What does one think about when rowing? As it turns out, people who are so-called internalizers are inclined to associative thought or task-specific, while externalizers are more inclined towards free-flowng thinking or disassociative thought. Both types of people tend to concentrate on the rowing and how they are doing when making hard efforts. The chapter on nutrition indicates that there are legal performance enhancers, caffeine for one and creatine for another. However, they work only on the margins. Of more importance is hydration and the proper mix of protein and carbohydrates.
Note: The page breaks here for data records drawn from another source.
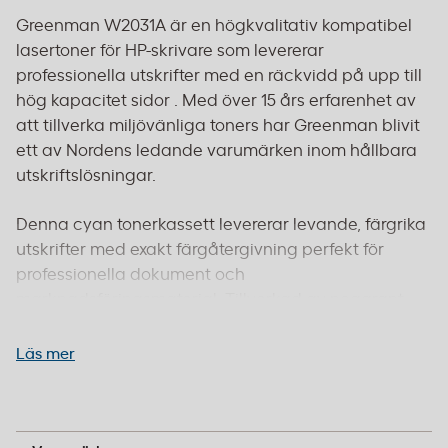
Greenman W2031A är en högkvalitativ kompatibel
lasertoner för HP-skrivare som levererar
professionella utskrifter med en räckvidd på upp till
hög kapacitet sidor . Med över 15 års erfarenhet av
att tillverka miljövänliga toners har Greenman blivit
ett av Nordens ledande varumärken inom hållbara
utskriftslösningar.
Denna cyan tonerkassett levererar levande, färgrika
utskrifter med exakt färgåtergivning perfekt för
professionella dokument och
marknadsföringsmaterial. Tillverkad av noggrant
utvalda återvunna originalkassetter där alla
slitdelar byts ut och nya komponenter installeras.
Läs mer
Varje kassett genomgår omfattande
kvalitetskontroller enligt ISO 9001 och ISO 14001
standarder.
Greenman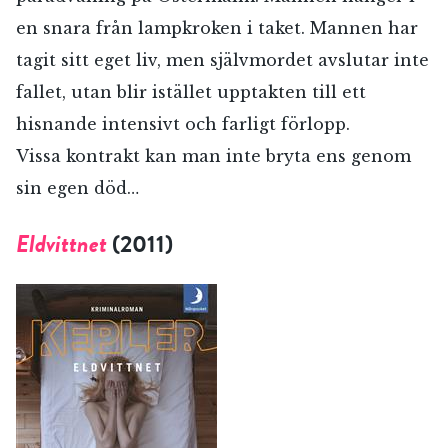
en snara från lampkroken i taket. Mannen har
tagit sitt eget liv, men självmordet avslutar inte
fallet, utan blir istället upptakten till ett
hisnande intensivt och farligt förlopp.
Vissa kontrakt kan man inte bryta ens genom
sin egen död…
Eldvittnet
(2011)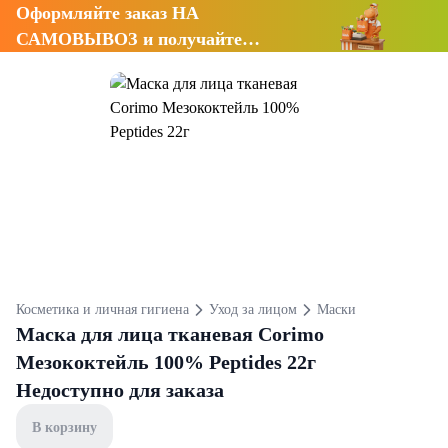
Оформляйте заказ НА
САМОВЫВОЗ и получайте
СКИДКУ 7%
Косметика и личная гигиена
Уход за лицом
Маски
Маска для лица тканевая Corimo
Мезококтейль 100% Peptides 22г
Недоступно для заказа
В корзину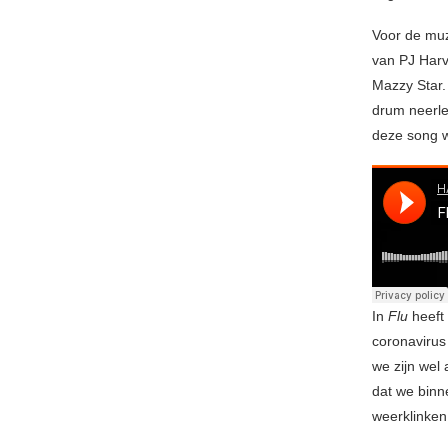
Voor de muzi
van PJ Harv
Mazzy Star.
drum neerle
deze song wa
In
Flu
heeft 
coronavirus
we zijn wel
dat we binn
weerklinken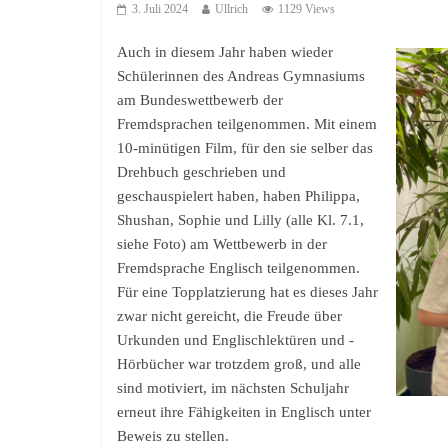
3. Juli 2024
Ullrich
1129 Views
Auch in diesem Jahr haben wieder
Schülerinnen des Andreas Gymnasiums
am Bundeswettbewerb der
Fremdsprachen teilgenommen. Mit einem
10-minütigen Film, für den sie selber das
Drehbuch geschrieben und
geschauspielert haben, haben Philippa,
Shushan, Sophie und Lilly (alle Kl. 7.1,
siehe Foto) am Wettbewerb in der
Fremdsprache Englisch teilgenommen.
Für eine Topplatzierung hat es dieses Jahr
zwar nicht gereicht, die Freude über
Urkunden und Englischlektüren und -
Hörbücher war trotzdem groß, und alle
sind motiviert, im nächsten Schuljahr
erneut ihre Fähigkeiten in Englisch unter
Beweis zu stellen.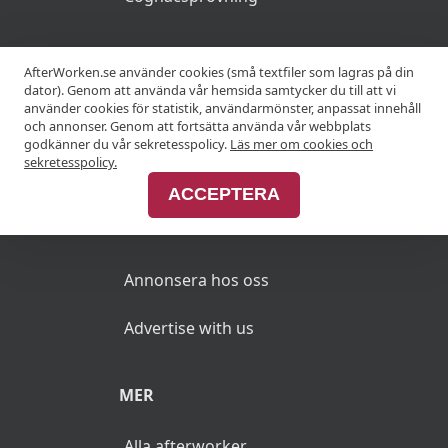
KRÖGARE
AfterWorken.se använder cookies (små textfiler som lagras på din
dator). Genom att använda vår hemsida samtycker du till att vi
använder cookies för statistik, användarmönster, anpassat innehåll
Anslut din restaurang
och annonser. Genom att fortsätta använda vår webbplats
godkänner du vår sekretesspolicy.
Läs mer om cookies och
Join Afterworken Sverige
sekretesspolicy.
ACCEPTERA
ANNONSERA
Annonsera hos oss
Advertise with us
MER
Alla afterworker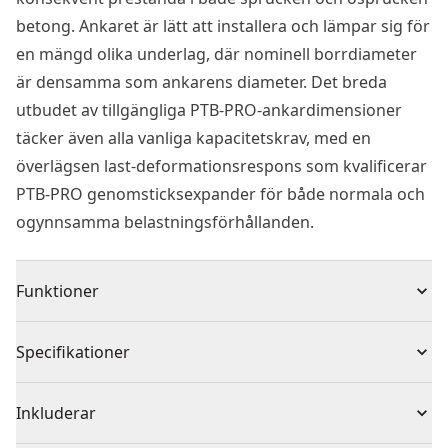
betong. Ankaret är lätt att installera och lämpar sig för
en mängd olika underlag, där nominell borrdiameter
är densamma som ankarens diameter. Det breda
utbudet av tillgängliga PTB-PRO-ankardimensioner
täcker även alla vanliga kapacitetskrav, med en
överlägsen last-deformationsrespons som kvalificerar
PTB-PRO genomsticksexpander för både normala och
ogynnsamma belastningsförhållanden.
Funktioner
Genomsticksexpanders för icke sprucken betong
Specifikationer
Lpng gänga för flexibilitet i olika montagetjocklekar
Speciell konvinkel för snabb installation
Produkttyp
Expansionsankare
Inkluderar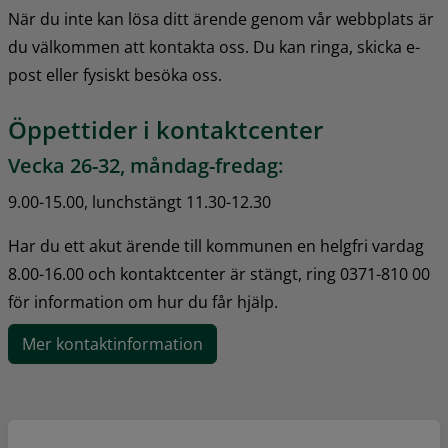
När du inte kan lösa ditt ärende genom vår webbplats är 
du välkommen att kontakta oss. Du kan ringa, skicka e-
post eller fysiskt besöka oss.
Öppettider i kontaktcenter
Vecka 26-32, måndag-fredag:
9.00-15.00, lunchstängt 11.30-12.30
Har du ett akut ärende till kommunen en helgfri vardag 
8.00-16.00 och kontaktcenter är stängt, ring 0371-810 00 
för information om hur du får hjälp.
Mer kontaktinformation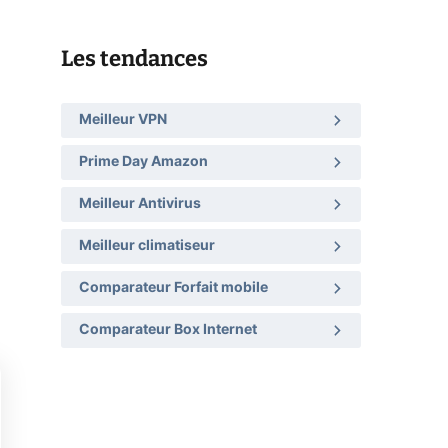
Les tendances
Meilleur VPN
Prime Day Amazon
Meilleur Antivirus
Meilleur climatiseur
Comparateur Forfait mobile
Comparateur Box Internet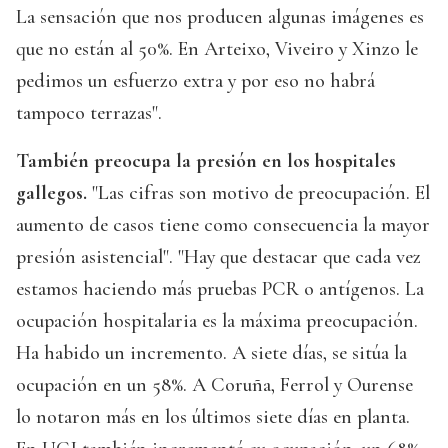
La sensación que nos producen algunas imágenes es
que no están al 50%. En Arteixo, Viveiro y Xinzo le
pedimos un esfuerzo extra y por eso no habrá
tampoco terrazas".
También preocupa la presión en los hospitales
gallegos.
"Las cifras son motivo de preocupación. El
aumento de casos tiene como consecuencia la mayor
presión asistencial". "Hay que destacar que cada vez
estamos haciendo más pruebas PCR o antígenos. La
ocupación hospitalaria es la máxima preocupación.
Ha habido un incremento. A siete días, se sitúa la
ocupación en un 58%. A Coruña, Ferrol y Ourense
lo notaron más en los últimos siete días en planta.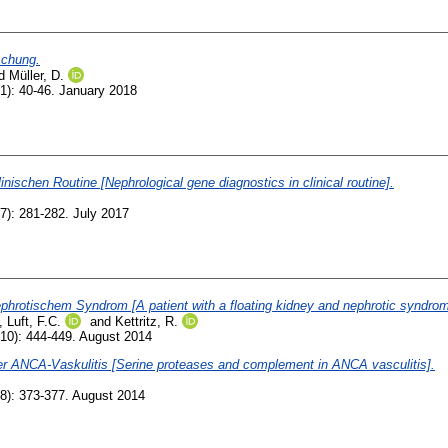
schung.
d
Müller, D.
1): 40-46. January 2018
nischen Routine [Nephrological gene diagnostics in clinical routine].
7): 281-282. July 2017
phrotischem Syndrom [A patient with a floating kidney and nephrotic syndrom
,
Luft, F.C.
and
Kettritz, R.
10): 444-449. August 2014
r ANCA-Vaskulitis [Serine proteases and complement in ANCA vasculitis].
8): 373-377. August 2014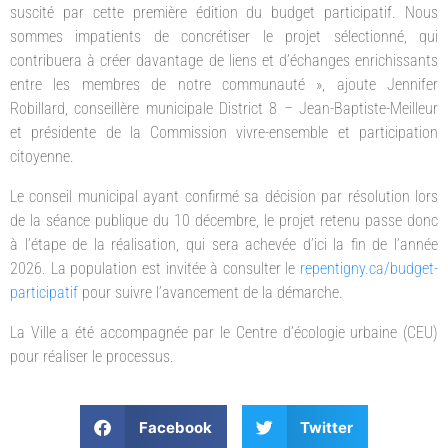
suscité par cette première édition du budget participatif. Nous
sommes impatients de concrétiser le projet sélectionné, qui
contribuera à créer davantage de liens et d’échanges enrichissants
entre les membres de notre communauté », ajoute Jennifer
Robillard, conseillère municipale District 8 – Jean-Baptiste-Meilleur
et présidente de la Commission vivre-ensemble et participation
citoyenne.
Le conseil municipal ayant confirmé sa décision par résolution lors
de la séance publique du 10 décembre, le projet retenu passe donc
à l’étape de la réalisation, qui sera achevée d’ici la fin de l’année
2026. La population est invitée à consulter le
repentigny.ca/budget-
participatif
pour suivre l’avancement de la démarche.
La Ville a été accompagnée par le Centre d’écologie urbaine (CEU)
pour réaliser le processus.
Facebook
Twitter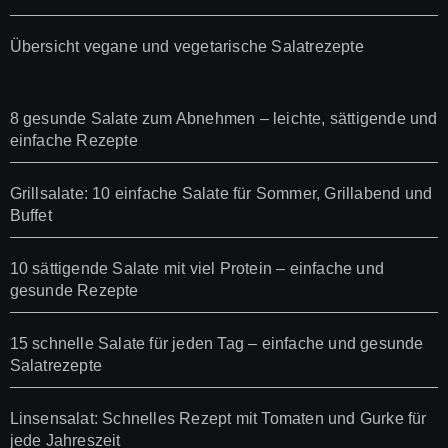
Übersicht vegane und vegetarische Salatrezepte
8 gesunde Salate zum Abnehmen – leichte, sättigende und
einfache Rezepte
Grillsalate: 10 einfache Salate für Sommer, Grillabend und
Buffet
10 sättigende Salate mit viel Protein – einfache und
gesunde Rezepte
15 schnelle Salate für jeden Tag – einfache und gesunde
Salatrezepte
Linsensalat: Schnelles Rezept mit Tomaten und Gurke für
jede Jahreszeit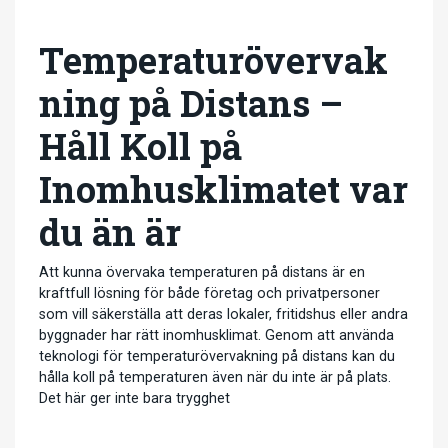
Temperaturövervak
ning på Distans –
Håll Koll på
Inomhusklimatet var
du än är
Att kunna övervaka temperaturen på distans är en
kraftfull lösning för både företag och privatpersoner
som vill säkerställa att deras lokaler, fritidshus eller andra
byggnader har rätt inomhusklimat. Genom att använda
teknologi för temperaturövervakning på distans kan du
hålla koll på temperaturen även när du inte är på plats.
Det här ger inte bara trygghet
…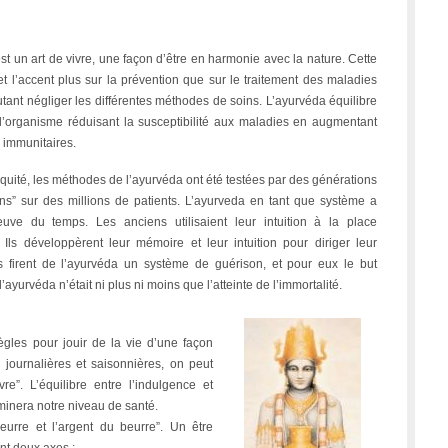
st un art de vivre, une façon d’être en harmonie avec la nature. Cette
 l’accent plus sur la prévention que sur le traitement des maladies
tant négliger les différentes méthodes de soins. L’ayurvéda équilibre
e l’organisme réduisant la susceptibilité aux maladies en augmentant
 immunitaires.
iquité, les méthodes de l’ayurvéda ont été testées par des générations
ns” sur des millions de patients. L’ayurveda en tant que système a
euve du temps. Les anciens utilisaient leur intuition à la place
. Ils développèrent leur mémoire et leur intuition pour diriger leur
ls firent de l’ayurvéda un système de guérison, et pour eux le but
ayurvéda n’était ni plus ni moins que l’atteinte de l’immortalité.
gles pour jouir de la vie d’une façon
s journalières et saisonnières, on peut
re”. L’équilibre entre l’indulgence et
rminera notre niveau de santé.
urre et l’argent du beurre”. Un être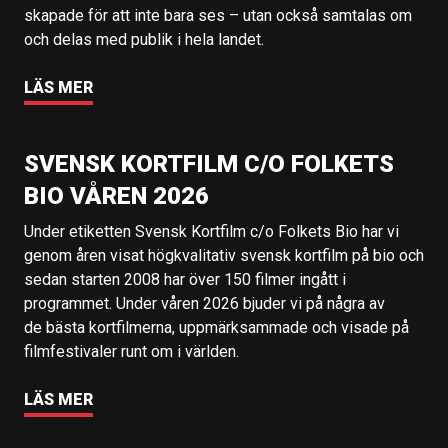
skapade för att inte bara ses – utan också samtalas om
och delas med publik i hela landet.
LÄS MER
SVENSK KORTFILM C/O FOLKETS
BIO VÅREN 2026
Under etiketten Svensk Kortfilm c/o Folkets Bio har vi
genom åren visat högkvalitativ svensk kortfilm på bio och
sedan starten 2008 har över 150 filmer ingått i
programmet. Under våren 2026 bjuder vi på några av
de bästa kortfilmerna, uppmärksammade och visade på
filmfestivaler runt om i världen.
LÄS MER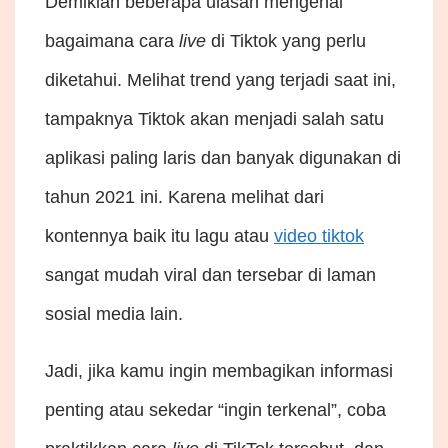
Demikian beberapa ulasan mengenai
bagaimana cara
live
di Tiktok yang perlu
diketahui. Melihat trend yang terjadi saat ini,
tampaknya Tiktok akan menjadi salah satu
aplikasi paling laris dan banyak digunakan di
tahun 2021 ini. Karena melihat dari
kontennya baik itu lagu atau
video tiktok
sangat mudah viral dan tersebar di laman
sosial media lain.
Jadi, jika kamu ingin membagikan informasi
penting atau sekedar “ingin terkenal”, coba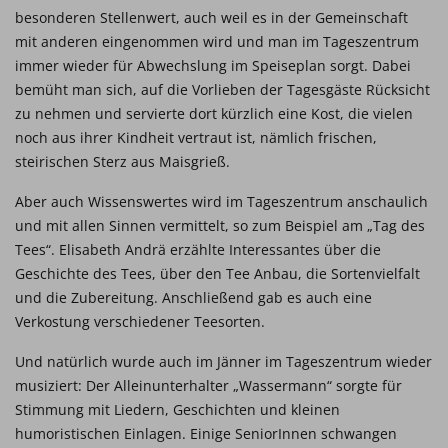
besonderen Stellenwert, auch weil es in der Gemeinschaft
mit anderen eingenommen wird und man im Tageszentrum
immer wieder für Abwechslung im Speiseplan sorgt. Dabei
bemüht man sich, auf die Vorlieben der Tagesgäste Rücksicht
zu nehmen und servierte dort kürzlich eine Kost, die vielen
noch aus ihrer Kindheit vertraut ist, nämlich frischen,
steirischen Sterz aus Maisgrieß.
Aber auch Wissenswertes wird im Tageszentrum anschaulich
und mit allen Sinnen vermittelt, so zum Beispiel am „Tag des
Tees“. Elisabeth Andrä erzählte Interessantes über die
Geschichte des Tees, über den Tee Anbau, die Sortenvielfalt
und die Zubereitung. Anschließend gab es auch eine
Verkostung verschiedener Teesorten.
Und natürlich wurde auch im Jänner im Tageszentrum wieder
musiziert: Der Alleinunterhalter „Wassermann“ sorgte für
Stimmung mit Liedern, Geschichten und kleinen
humoristischen Einlagen. Einige SeniorInnen schwangen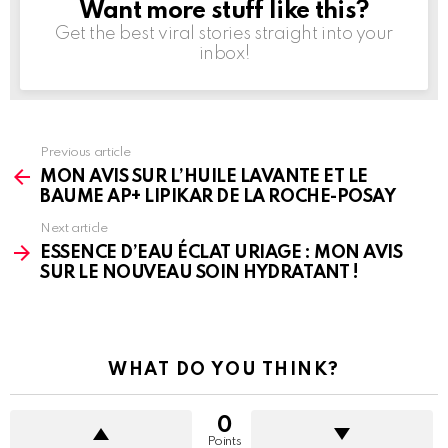
Want more stuff like this?
NEWSLETTER
Get the best viral stories straight into your
inbox!
See
Previous article
more
MON AVIS SUR L’HUILE LAVANTE ET LE
BAUME AP+ LIPIKAR DE LA ROCHE-POSAY
Next article
ESSENCE D’EAU ÉCLAT URIAGE : MON AVIS
SUR LE NOUVEAU SOIN HYDRATANT !
WHAT DO YOU THINK?
0
Points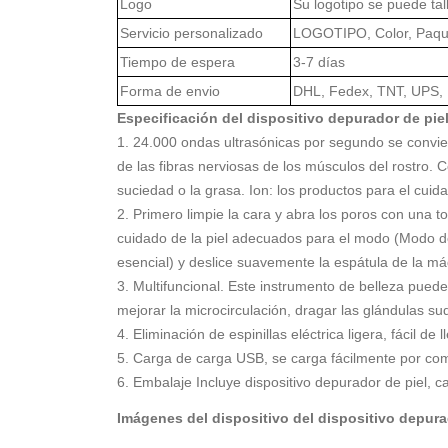
Logo
Su logotipo se puede tall
Servicio personalizado
LOGOTIPO, Color, Paqu
Tiempo de espera
3-7 días
Forma de envio
DHL, Fedex, TNT, UPS,
Especificación del dispositivo depurador de pie
1. 24.000 ondas ultrasónicas por segundo se conviert
de las fibras nerviosas de los músculos del rostro. C
suciedad o la grasa. Ion: los productos para el cuida
2. Primero limpie la cara y abra los poros con una t
cuidado de la piel adecuados para el modo (Modo de 
esencial) y deslice suavemente la espátula de la má
3. Multifuncional. Este instrumento de belleza puede
mejorar la microcirculación, dragar las glándulas s
4. Eliminación de espinillas eléctrica ligera, fácil 
5. Carga de carga USB, se carga fácilmente por com
6. Embalaje Incluye dispositivo depurador de piel, 
Imágenes del dispositivo del dispositivo depura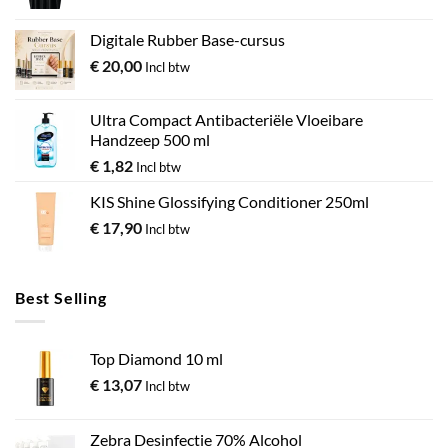
Digitale Rubber Base-cursus
€
20,00
Incl btw
Ultra Compact Antibacteriële Vloeibare
Handzeep 500 ml
€
1,82
Incl btw
KIS Shine Glossifying Conditioner 250ml
€
17,90
Incl btw
Best Selling
Top Diamond 10 ml
€
13,07
Incl btw
Zebra Desinfectie 70% Alcohol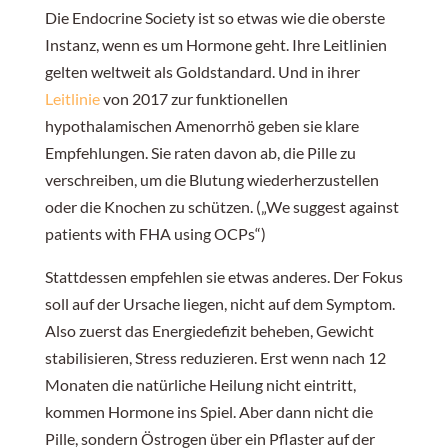
Die Endocrine Society ist so etwas wie die oberste
Instanz, wenn es um Hormone geht. Ihre Leitlinien
gelten weltweit als Goldstandard. Und in ihrer
Leitlinie
von 2017 zur funktionellen
hypothalamischen Amenorrhö geben sie klare
Empfehlungen. Sie raten davon ab, die Pille zu
verschreiben, um die Blutung wiederherzustellen
oder die Knochen zu schützen. („We suggest against
patients with FHA using OCPs“)
Stattdessen empfehlen sie etwas anderes. Der Fokus
soll auf der Ursache liegen, nicht auf dem Symptom.
Also zuerst das Energiedefizit beheben, Gewicht
stabilisieren, Stress reduzieren. Erst wenn nach 12
Monaten die natürliche Heilung nicht eintritt,
kommen Hormone ins Spiel. Aber dann nicht die
Pille, sondern Östrogen über ein Pflaster auf der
It would be a nice addition to see information on what rowers typically wear, what injuries and conditions are peculiar to rowing, and the standard layout and conduct of indoor racing venues. The inclusion of how-to-coach sections at first seems to be an odd fit, but they do give rowers ideas about what to expect from coaching. The case studies of several successful rowing athletes, young and old, male and female, and all of them from the UK are of some interest.
All in all, this is a well put together book on rowing loaded with information. It is eminently readable. Its appeal would range from rank beginners to intermediate rowers who plan to or are already competing.
I especially appreciate the section about nutrition, maintaining hydration and sweat loss.